IOS 15 Update and What it Means for Your University Marketing Campaigns

As university marketing enrollment teams across the country geared up to launch their fall campaigns this year, a new factor had to be taken into consideration: iOS 15.

Announced in June, Apple’s latest software update offers iOS device users upgraded privacy features including Mail Privacy Protection within the Apple Mail app.

In their press release in June, Apple stated the new feature “stops senders from using invisible pixels to collect information about the user. The new feature helps users prevent senders from knowing when they open an email, and masks their IP address so it can’t be linked to other online activity or used to determine their location.”

Pixels; open rates; location tracking – all essential tools in a marketing team’s data toolbox. So what does this mean for you? What can you still see in campaign activity and what has changed? And most importantly, how might you rethink your current strategy to ensure your emails are still getting to the right prospective student or parent at the right time?

What can you still see?

  • Open rates for non-Apple Mail users (including those using other mail apps on an iOS device – if your email tools allow for this distinction)
  • IP addresses for non-Apple Mail users
  • Click rates
  • Click through rates

How might the metrics you can see change?

  • Open rates will go up – or perhaps they already have: With iOS 15 launching last month, the September or October marketing dashboards that many offices rely on will likely see a jump as all emails to Apple Mail users will be marked as “open”.
  • Click through rates will go down: As a result of the inflated open rate, click through rates – the number of clicks on opened emails – will go down.

How can you pivot your email campaign strategy?

  • Use the change in open/click through rates from Fall 2021 to understand the impact of the iOS 15 change and adjust your target metrics accordingly – Not all of your prospective students or parents are using Apple Mail. It is estimated that 30-50% of email users are using Apple Mail; Therefore you’ll still have a control group of 50-70% of your subscribers whose activity won’t be affected in your reports.
  • Ensure every email has a call to action with a clickable URL – Let’s face it. Opens were never actually the strongest indicator of interest in your institution; that title belongs to the Clicks. Click rates and click through rates are not affected by the iOS 15 change, so even more than before, marketing teams must make sure every email is driving the prospective to “click here to [insert the appropriate step in their enrollment funnel]”. You can also consider doing a more focused A/B test at the click level – is one way of wording the call to action getting more clicks than the other?
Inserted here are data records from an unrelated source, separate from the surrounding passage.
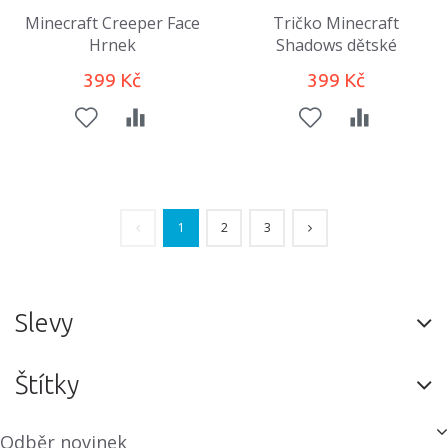
Minecraft Creeper Face
Tričko Minecraft
Hrnek
Shadows dětské
399 Kč
399 Kč
1
2
3
Slevy
Štítky
Odběr novinek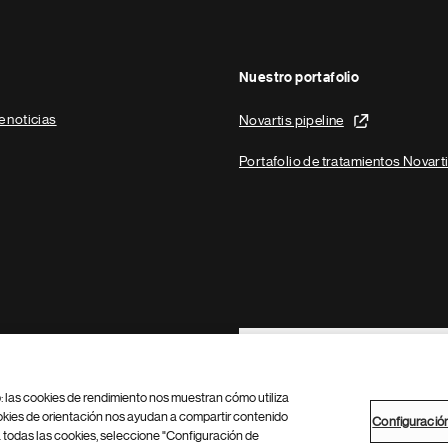
Nuestro portafolio
e noticias
Novartis pipeline
Portafolio de tratamientos Novart
Footer Site Search
b: las cookies de rendimiento nos muestran cómo utiliza
okies de orientación nos ayudan a compartir contenido
Configuració
 todas las cookies, seleccione "Configuración de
Use that to inform your calls to action throughout the campaign.
  • Don’t use Email Open as a subsequent automated email trigger – Depending on which CRM or marketing tool your office uses, your drip campaign very well might send one version of an email if the previous message was opened and a different one if it wasn’t. Take time this fall to review these triggers and ensure the change in Open Rate data won’t impact the overall goal of your communication plan.
  • Collect location data early in the recruitment process – By capturing a prospective student’s location on their first opt-in activity, you can continue to include them in location-based segmented emails for the remainder of your campaign without relying on IP address.

NOTE: It may be tempting to use this change to pivot more of your content to text/SMS. We caution this step. While SMS is a medium to deliver content, just as email is, it must be considered a very different medium; one that requires more significant changes in email content, and one that you could ruin as an effective engagement tool for your recruitment team.